The world and the battles may have looked good but in the effort to show faithfulness to MMO’s the execution and the dialogue characters babbled made me feel like I was watching a “let’s play Etrian Odyssey video” on YouTube without amusing commentary or the tension of playing through the nightmarish levels.
Shiroe would calmly talk at his enemies and the audience as he narrated every encounter and battle explaining the moves and how tactics and classes, how buffs and debuffs, passive skills and all that technical stuff worked. If you’re playing the game then that stuff is fascinating but watching anime is a passive experience. Sure it adds depth and for anyone interested in the mechanics of videogames or totally unaware of how things operate it must be reassuring to hear long-winded explanation but it’s not the most exciting thing to watch or listen to as characters talked at each other. It didn’t add anything like a personality to the world or the characters.
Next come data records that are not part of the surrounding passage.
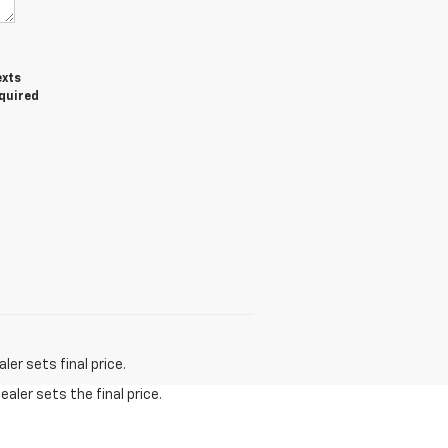
exts
equired
er sets final price.
aler sets the final price.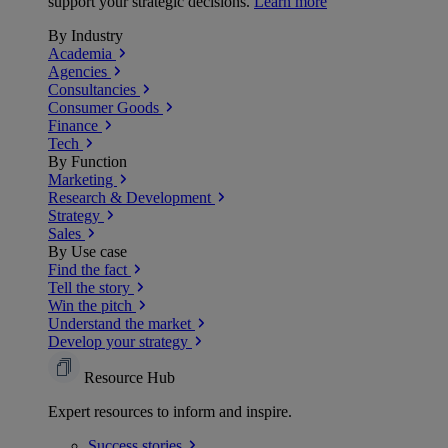
support your strategic decisions.
Learn more
By Industry
Academia
Agencies
Consultancies
Consumer Goods
Finance
Tech
By Function
Marketing
Research & Development
Strategy
Sales
By Use case
Find the fact
Tell the story
Win the pitch
Understand the market
Develop your strategy
Resource Hub
Expert resources to inform and inspire.
Success
stories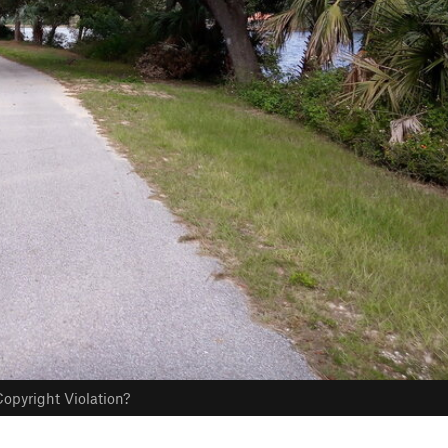
opyright Violation?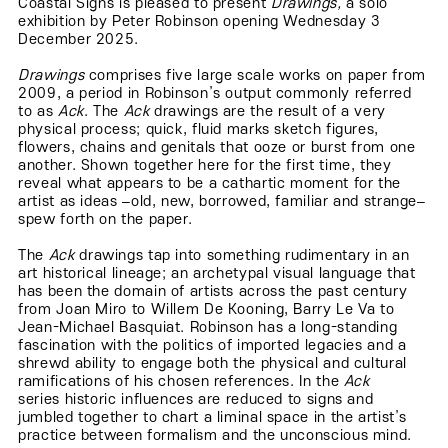
Coastal Signs is pleased to present
Drawings,
a solo
exhibition by Peter Robinson opening Wednesday 3
December 2025.
Drawings
comprises five large scale works on paper from
2009, a period in Robinson’s output commonly referred
to as
Ack
. The
Ack
drawings are the result of a very
physical process; quick, fluid marks sketch figures,
flowers, chains and genitals that ooze or burst from one
another. Shown together here for the first time, they
reveal what appears to be a cathartic moment for the
artist as ideas –old, new, borrowed, familiar and strange–
spew forth on the paper.
The
Ack
drawings tap into something rudimentary in an
art historical lineage; an archetypal visual language that
has been the domain of artists across the past century
from Joan Miro to Willem De Kooning, Barry Le Va to
Jean-Michael Basquiat. Robinson has a long-standing
fascination with the politics of imported legacies and a
shrewd ability to engage both the physical and cultural
ramifications of his chosen references. In the
Ack
series historic influences are reduced to signs and
jumbled together to chart a liminal space in the artist’s
practice between formalism and the unconscious mind.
At 25 episodes I’m totally open to the idea that this is world-building and things will improve later on and the anime’s potential has yet to be revealed but despite this promise I cannot justify spending 25 minutes a week watching this when I don’t feel a thing for what is going on unlike Samurai Flamenco and Kyousogiga which always, always get a reaction from me. Yes the world was inventive, beautiful and engaging but the writing and characters weren’t. I have a lot of films, anime and doramas to watch.